Mr. Simpson has captured the very essence of what is wrong with the CBC. In attempting to popularize CBC radio in an attempt to capture a larger audience, the CBC has alienated its core audience and ensured that it will become even more difficult for it to convince the government (and taxpayers) to fund it.
Imagine what would have happened in March 2007 if CBC management had issued an appeal to its listeners, telling its loyal audience that it required more funding to maintain its current programming. Imagine if the CBC had put it as bluntly as this: if we don't get more funding from the government, we'll be forced to cancel classical programming on CBC Radio Two, start importing game show programming from the U.S. for evening television broadcasts and will not renew our licensing agreement for the Hockey Night in Canada theme song.
What would have been the result? Why, Canadians would have been up in arms! Letters would have been written to the editors of the national newspapers, to Members of Parliament, to the Minister of Heritage in support of the CBC, demanding increased funding for the CBC! Loyal Radio Two listeners would have donated money to the CBC in response to PBS-style campaigns for donations! There might have even been people marching in the streets in support of increased funding for the CBC!

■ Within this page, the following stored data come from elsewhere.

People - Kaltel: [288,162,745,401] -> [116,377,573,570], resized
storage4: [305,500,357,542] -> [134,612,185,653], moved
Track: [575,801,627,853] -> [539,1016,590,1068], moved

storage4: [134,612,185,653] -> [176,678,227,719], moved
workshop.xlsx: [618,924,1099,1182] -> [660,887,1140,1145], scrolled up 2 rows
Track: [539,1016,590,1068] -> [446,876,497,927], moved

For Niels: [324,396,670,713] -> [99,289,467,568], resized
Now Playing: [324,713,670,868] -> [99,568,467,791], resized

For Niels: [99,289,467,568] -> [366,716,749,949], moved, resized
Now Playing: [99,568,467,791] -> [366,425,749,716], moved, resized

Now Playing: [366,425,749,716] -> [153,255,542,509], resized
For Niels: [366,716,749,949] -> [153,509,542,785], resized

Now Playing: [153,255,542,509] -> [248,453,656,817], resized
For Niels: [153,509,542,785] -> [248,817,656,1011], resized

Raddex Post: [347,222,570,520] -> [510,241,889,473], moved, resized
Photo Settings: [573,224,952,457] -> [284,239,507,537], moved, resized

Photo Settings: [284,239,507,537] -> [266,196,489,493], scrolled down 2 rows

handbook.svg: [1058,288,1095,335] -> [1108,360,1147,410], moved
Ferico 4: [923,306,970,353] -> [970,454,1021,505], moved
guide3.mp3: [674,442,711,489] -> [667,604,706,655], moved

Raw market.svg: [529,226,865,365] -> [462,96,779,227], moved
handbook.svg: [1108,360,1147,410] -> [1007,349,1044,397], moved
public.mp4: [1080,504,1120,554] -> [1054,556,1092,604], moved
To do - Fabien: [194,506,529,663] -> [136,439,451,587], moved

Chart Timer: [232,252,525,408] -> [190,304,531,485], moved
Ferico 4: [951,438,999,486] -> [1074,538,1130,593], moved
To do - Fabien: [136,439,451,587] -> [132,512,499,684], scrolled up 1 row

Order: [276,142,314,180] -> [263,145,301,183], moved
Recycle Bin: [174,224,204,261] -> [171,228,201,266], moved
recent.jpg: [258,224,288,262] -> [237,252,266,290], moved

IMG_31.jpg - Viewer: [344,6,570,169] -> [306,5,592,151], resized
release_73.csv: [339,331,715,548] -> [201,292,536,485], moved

Well, if you've been reading this blog or paying attention to recent events, you know what happened. Instead, CBC management tried to implement their programming changes without explaining what their overall plans were and without prior announcements making it clear to listeners what was happening until it was too late. First came the March 2007 programming changes. Then - as best I can recall - further changes in the autumn of 2007, finally culminating in the destruction of the CBC Radio Two programming in September 2008.
What was the result? Of course, letters were written to MPs, to the Minister of Heritage, to the newspapers. People started blogs (such as this one) in protest. People marched in the street in protest. But they were not marching in support of the CBC. No, they were writing letters and protesting against the CBC. So the CBC lost one of its most valuable assets in any fight with the government - the support of its listeners, who also happen to be taxpayers and, more importantly, voters.
So Mr. Simpson is correct. Who cares about funding for the CBC now?
Well, I for one care. In fact, I care quite a bit. I resent the fact that I am funding a public corporation with my tax dollars that does not care one whit for my opinion and that seems determined to run itself into oblivion.
The National Post article states that the CBC funding is currently $34.00 per capita. Note that that is not $34.00 per taxpayer, but $34.00 for every man, woman and child currently living in Canada. If you're a taxpayer, how much are you contributing to the CBC?
Just as a quick check on the figures, we can take the 2008 budget for the CBC as $1,115,424,000 and the population of Canada as 33,212,696 (as of July 2008). The per capita funding thus works out as $33.58. So the figure of $34.00 per capita seems to be correct.
However, if we take the labour force participation in Canada (18,245,100) during 2008 as a proxy for the number of taxpayers, then the CBC funding per taxpayer works out as $61.14. (Yes, I know that this does not include retirees and others who are not in the labour force who also pay taxes, but as I said, I'm using the labour force participation rate as a proxy for the number of taxpayers in Canada. If you have a figure for the number of taxpayers in Canada, you can do the calculation yourself and figure out how much each taxpayer is paying.) So you, if you are paying taxes in Canada, paid (on average) approximately $61.14 for the CBC in 2008.
Well, I for one would like my money back.